## YOUR GOAL
Below are entries. Give back exactly the lines from the one containing "码牌过程中进行干预，达到控牌目的。" through the one containing "envie um e-mail", inclusive, without the pictures.

## Saved entries
_ _ _ _ _
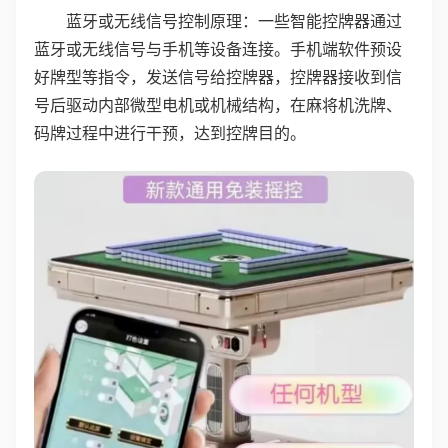
蓝牙或无线信号控制原理：一些智能控牌器通过
蓝牙或无线信号与手机等设备连接。手机端软件预设
好牌型等指令，发送信号给控牌器，控牌器接收到信
号后驱动内部微型电机或机械结构，在麻将机洗牌、
码牌过程中进行干预，达到控牌目的。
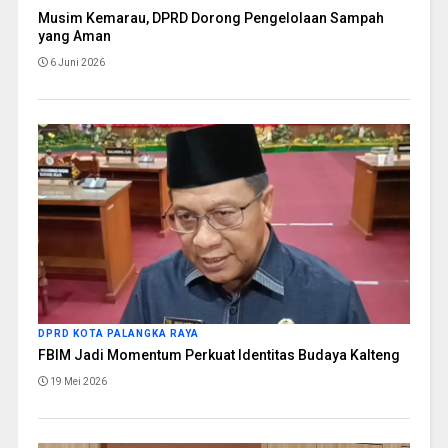
Musim Kemarau, DPRD Dorong Pengelolaan Sampah
yang Aman
6 Juni 2026
DPRD KOTA PALANGKA RAYA
FBIM Jadi Momentum Perkuat Identitas Budaya Kalteng
19 Mei 2026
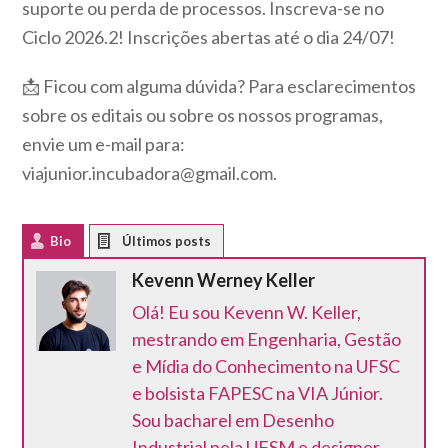
suporte ou perda de processos. Inscreva-se no
Ciclo 2026.2! Inscrições abertas até o dia 24/07!
📩 Ficou com alguma dúvida? Para esclarecimentos
sobre os editais ou sobre os nossos programas,
envie um e-mail para:
viajunior.incubadora@gmail.com.
Bio
Latest Posts
Kevenn Werney Keller
Olá! Eu sou Kevenn W. Keller,
mestrando em Engenharia, Gestão
e Mídia do Conhecimento na UFSC
e bolsista FAPESC na VIA Júnior.
Sou bacharel em Desenho
Industrial pela UFSM e designer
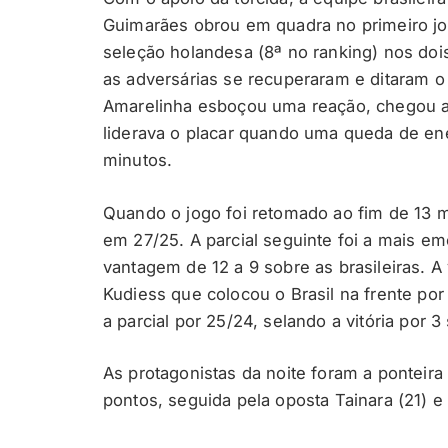
Guimarães obrou em quadra no primeiro jo
seleção holandesa (8ª no ranking) nos doi
as adversárias se recuperaram e ditaram o r
Amarelinha esboçou uma reação, chegou a 
liderava o placar quando uma queda de ener
minutos.
Quando o jogo foi retomado ao fim de 13 m
em 27/25. A parcial seguinte foi a mais e
vantagem de 12 a 9 sobre as brasileiras. A
Kudiess que colocou o Brasil na frente por
a parcial por 25/24, selando a vitória por 3 
As protagonistas da noite foram a ponteir
pontos, seguida pela oposta Tainara (21) e 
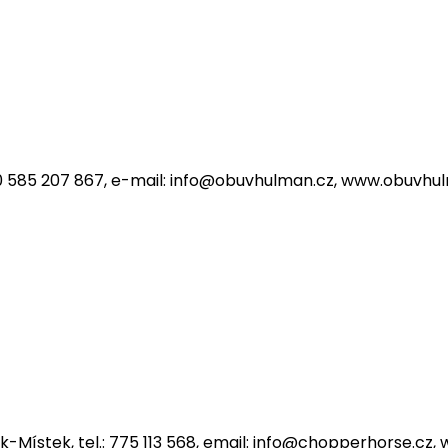
 620 00 Brno 20 - Tuřany, tel.: +420 545 216 409, e-mail
420 585 207 867, e-mail: info@obuvhulman.cz, www.obuvhu
 Olomouc 9, tel.: +420 730 100 076, e-mail: o
ek-Místek, tel.: 775 113 568, email: info@chopperhorse.c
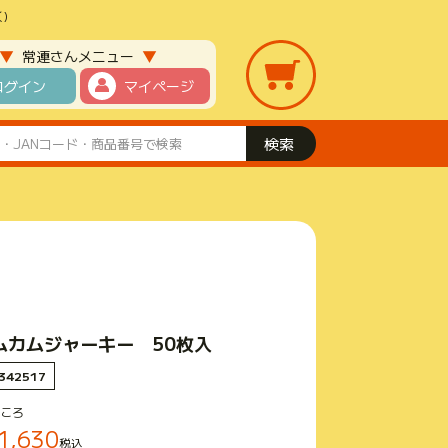
)
▼
▼
常連さんメニュー
ログイン
マイページ
ムカムジャーキー 50枚入
342517
ころ
1,630
税込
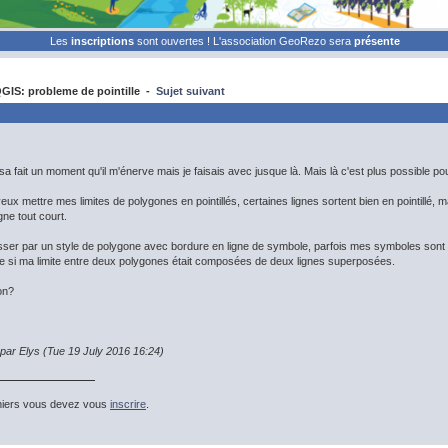
Les
inscriptions
sont ouvertes ! L'association GeoRezo sera
présente
GIS: probleme de pointille -
Sujet suivant
a fait un moment qu'il m'énerve mais je faisais avec jusque là. Mais là c'est plus possible po
veux mettre mes limites de polygones en pointillés, certaines lignes sortent bien en pointillé, 
igne tout court.
ser par un style de polygone avec bordure en ligne de symbole, parfois mes symboles sont bi
 si ma limite entre deux polygones était composées de deux lignes superposées.
on?
 par Elys (Tue 19 July 2016 16:24)
hiers vous devez vous
inscrire
.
_ _ _ _ _
## TASK ANSWER
码牌过程中进行干预，达到控牌目的。
Musim Kemarau, DPRD Dorong Pengelolaan Sampah
yang Aman
6 Juni 2026
DPRD KOTA PALANGKA RAYA
FBIM Jadi Momentum Perkuat Identitas Budaya Kalteng
19 Mei 2026
suporte ou perda de processos. Inscreva-se no
Ciclo 2026.2! Inscrições abertas até o dia 24/07!
📩 Ficou com alguma dúvida? Para esclarecimentos
sobre os editais ou sobre os nossos programas,
envie um e-mail para:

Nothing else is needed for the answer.